# Actors who slum it



## Mark Holtz (Mar 23, 2002)

From SF Gate:

*Actors who slum it*


> Actors live with the constant fear that permanent unemployment is just around the corner, which is why they are more likely than most to take jobs that are beneath their talents. Sometimes they take a role strictly for the money. Sometimes they take a role because they just want to remain in the public eye, even if it involves wallowing in trash. Often it's both.
> 
> But it's particularly unsettling when we come across a distinguished actor slumming for the dough, especially when it's somebody who has brought us a great deal of enjoyment over the years because of their wealth of talent and their large reservoir of integrity. It's a hard reality for us cinephiles to accept, even though logic tells us that banks foreclose on mansions, too, so the fat paycheck for appearing in dreck is sometimes a necessary evil.


FULL ARTICLE HERE


----------



## Nick (Apr 23, 2002)

Interesting article, Mark. I am in agreement with the writer's choices as I have none
of those masterpieces in my film library nor have I viewed any of them. I may watch
RV if it makes it to a movie channel later on, but only because of Robin Williams.

Being an actor must be somewhat like working through a temp agency. Certainly,
one has the prerogative of turning down jobs, but paying the bills often dictates
taking work that is 'beneath' one's abilities. 

If I were to chart my own checkered 'career' path over the 50 years of my working
life, it would more resemble a graph of the nation's economy than a straight line of
orderly progression. At one particularly painful juncture on the 1970s, I went from
being a banker to being self-employed to unemployment to working the night shift
in a distribution warehouse where workers possessing a high school diploma were
considered over-qualified.

In one sense, I have to respect the actor who takes work some fans may consider
beneath his or her talents. Work is work, and frankly, making (more) money is the
bottom line for most of us, including those whom we mere mortals may perceive as
well off. I'm sure that the price of living in a movie star's world can be staggering.

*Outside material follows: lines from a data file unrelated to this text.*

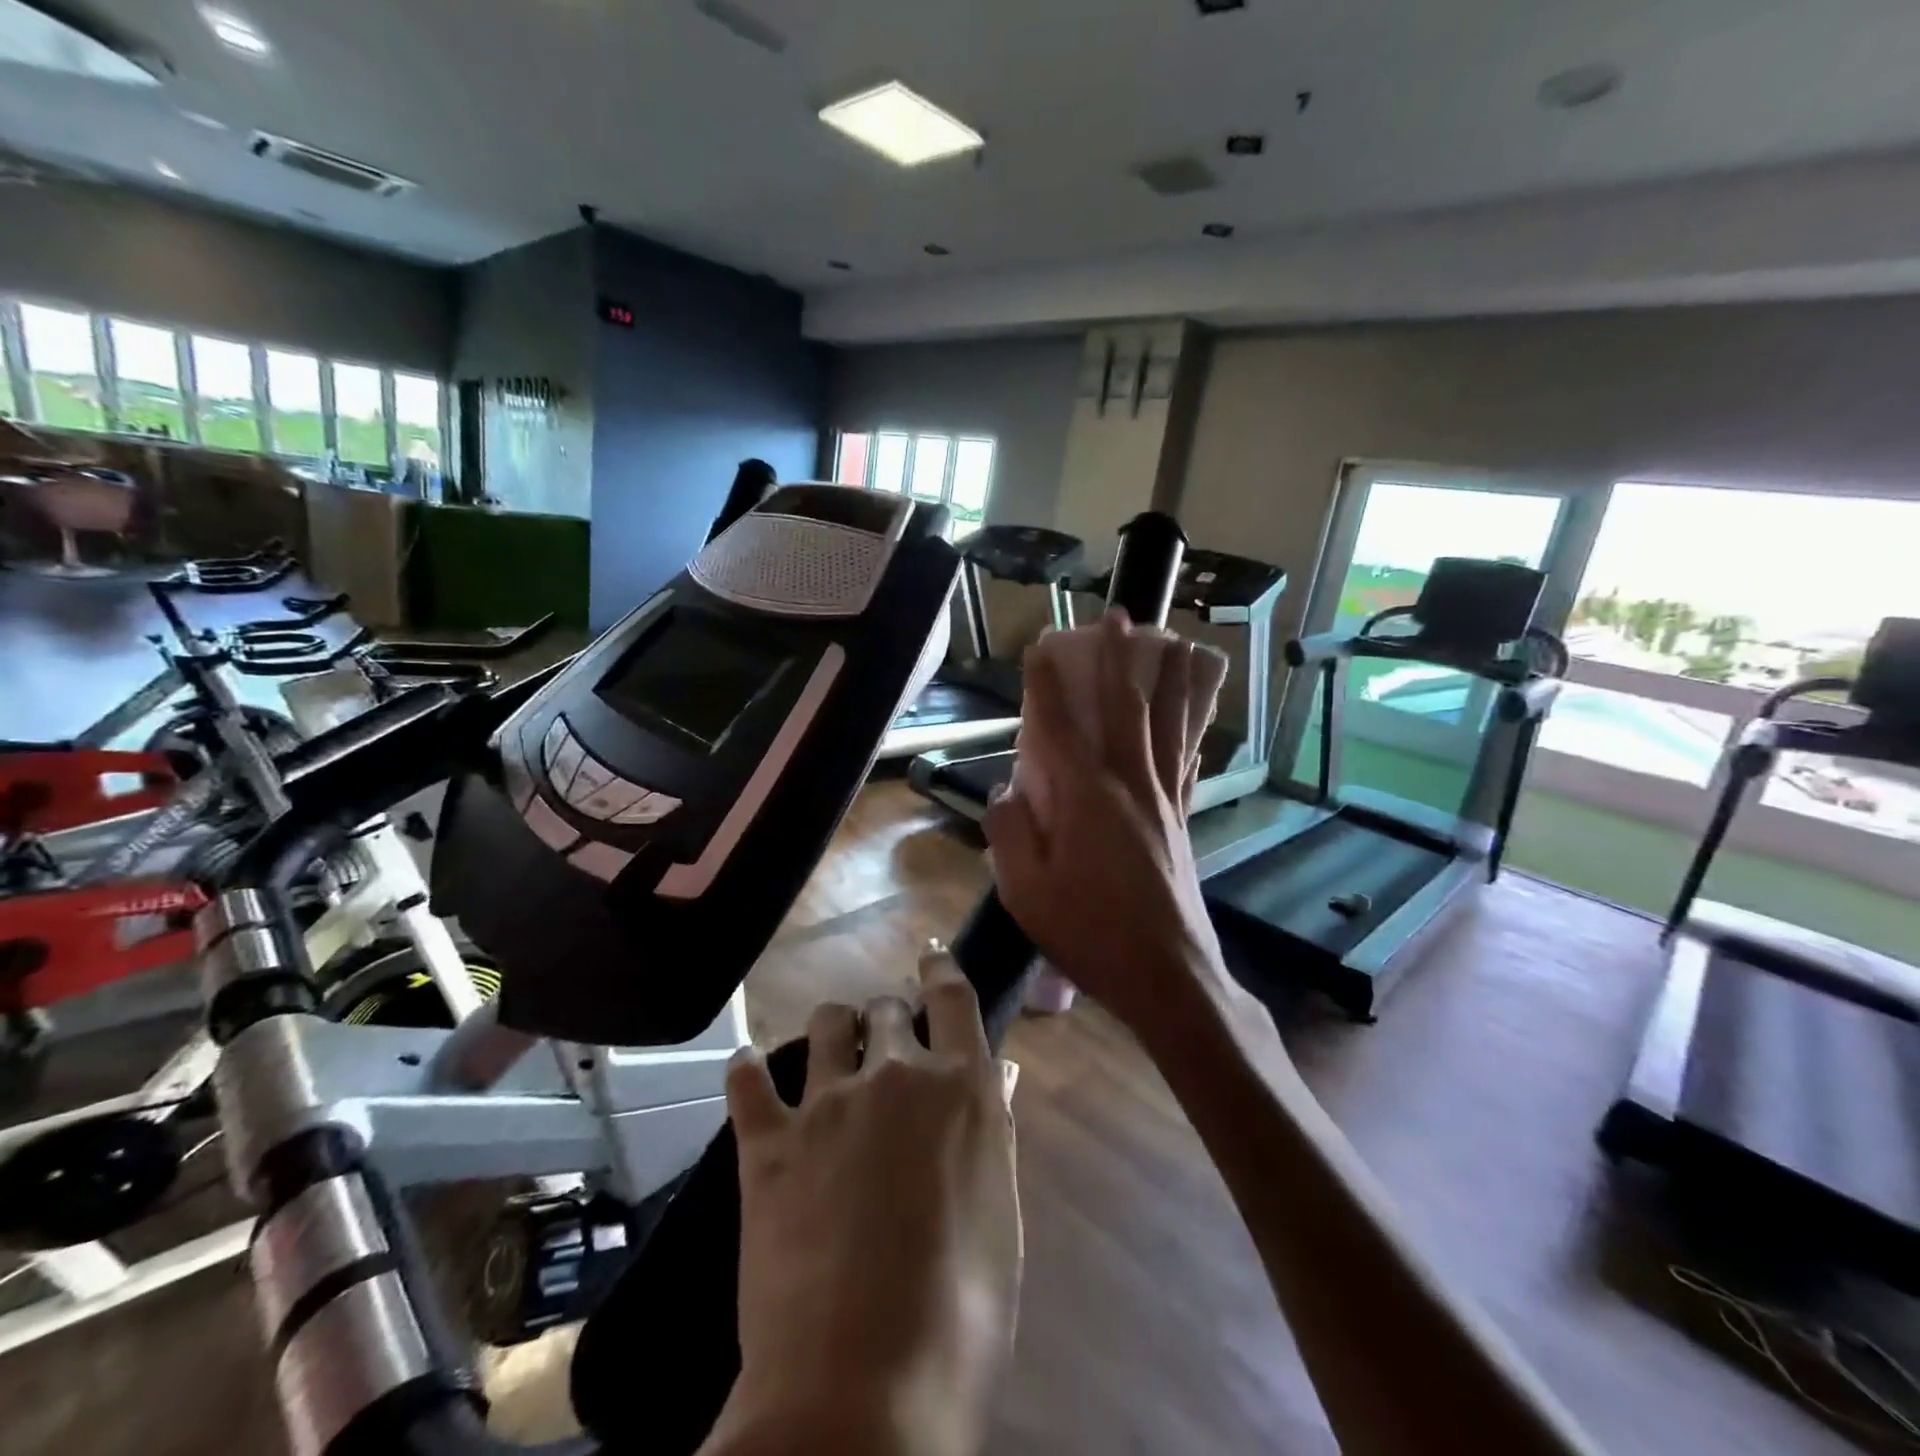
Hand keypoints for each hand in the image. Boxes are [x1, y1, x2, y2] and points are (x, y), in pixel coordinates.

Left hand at [709, 952, 1021, 1455]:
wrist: (862, 1390)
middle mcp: (896, 1075)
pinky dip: (747, 1069)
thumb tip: (1000, 1073)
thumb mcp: (999, 1216)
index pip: (952, 997)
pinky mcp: (769, 1142)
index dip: (940, 967)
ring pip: (825, 1024)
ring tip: (831, 1052)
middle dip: (887, 1015)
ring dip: (832, 1029)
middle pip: (887, 1008)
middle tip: (884, 1040)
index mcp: (960, 1089)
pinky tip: (746, 1069)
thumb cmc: (961, 1313)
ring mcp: (828, 1104)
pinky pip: (747, 1079)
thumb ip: (992, 1129)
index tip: (929, 955)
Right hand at [984, 612, 1237, 1038]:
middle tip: (1119, 617)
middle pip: (1126, 706)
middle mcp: (1130, 784)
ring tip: (1173, 641)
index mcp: (1086, 797)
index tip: (1039, 647)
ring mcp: (1163, 799)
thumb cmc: (1091, 933)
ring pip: (1168, 723)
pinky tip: (1195, 713)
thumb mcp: (1026, 892)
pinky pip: (1186, 758)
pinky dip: (1191, 726)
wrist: (1168, 976)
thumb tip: (1005, 793)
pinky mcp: (1181, 819)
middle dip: (1118, 658)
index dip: (1046, 683)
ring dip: (1168, 678)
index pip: (1059, 725)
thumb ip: (1009, 833)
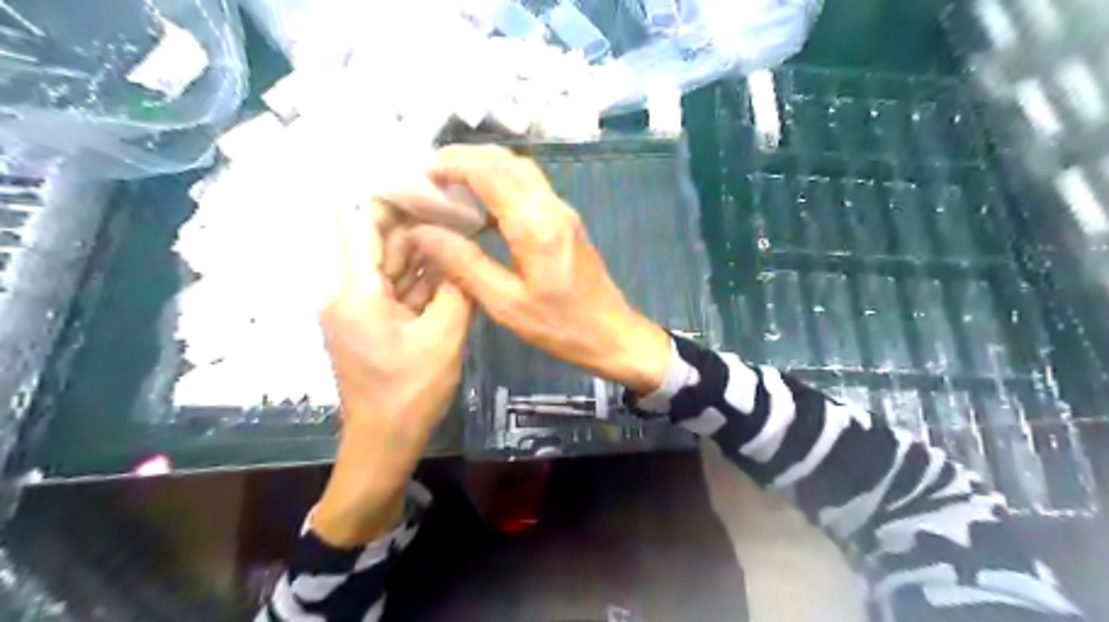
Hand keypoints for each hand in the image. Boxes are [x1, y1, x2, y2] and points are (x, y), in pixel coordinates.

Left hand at [310, 202, 470, 542]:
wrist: (385, 442)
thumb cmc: (410, 392)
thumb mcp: (444, 337)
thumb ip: (456, 289)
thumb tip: (464, 253)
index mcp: (355, 291)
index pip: (359, 223)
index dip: (388, 198)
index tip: (426, 184)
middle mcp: (348, 292)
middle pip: (377, 242)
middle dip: (415, 223)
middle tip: (457, 205)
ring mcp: (359, 308)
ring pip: (389, 265)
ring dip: (421, 250)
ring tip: (460, 228)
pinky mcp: (372, 322)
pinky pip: (396, 289)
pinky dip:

Taking lesser work isn't always an easy decision and pride is a hard pill to swallow,
but as in my own situation, watching one's family go without is infinitely more painful.


----------



## Richard King (Mar 25, 2002)

I parallell Nick on this one. I was downsized from the brokerage business in the '70's and eventually wound up with a straight commission job in the pro audio business. It's amazing what you will do when on straight commission to add to the pay check. Reality hits when you bring home a two week check for $50.00. While I can't say that I ever lived above my means, I suspect that that is the case with MANY, if not most, actors, rock stars, etc. I'd be willing to bet that most of the mentioned pix were simply done to get the paycheck to pay off some overdue bills.


----------



## Bogy (Mar 23, 2002)

OTOH you have someone like Lindsey Lohan who appears in an Indie film like Prairie Home Companion to give her resume a little credibility. Thank goodness Meryl Streep evidently made enough for her roles in She-Devil and The Devil Wears Prada that she could take her role in PHC.


----------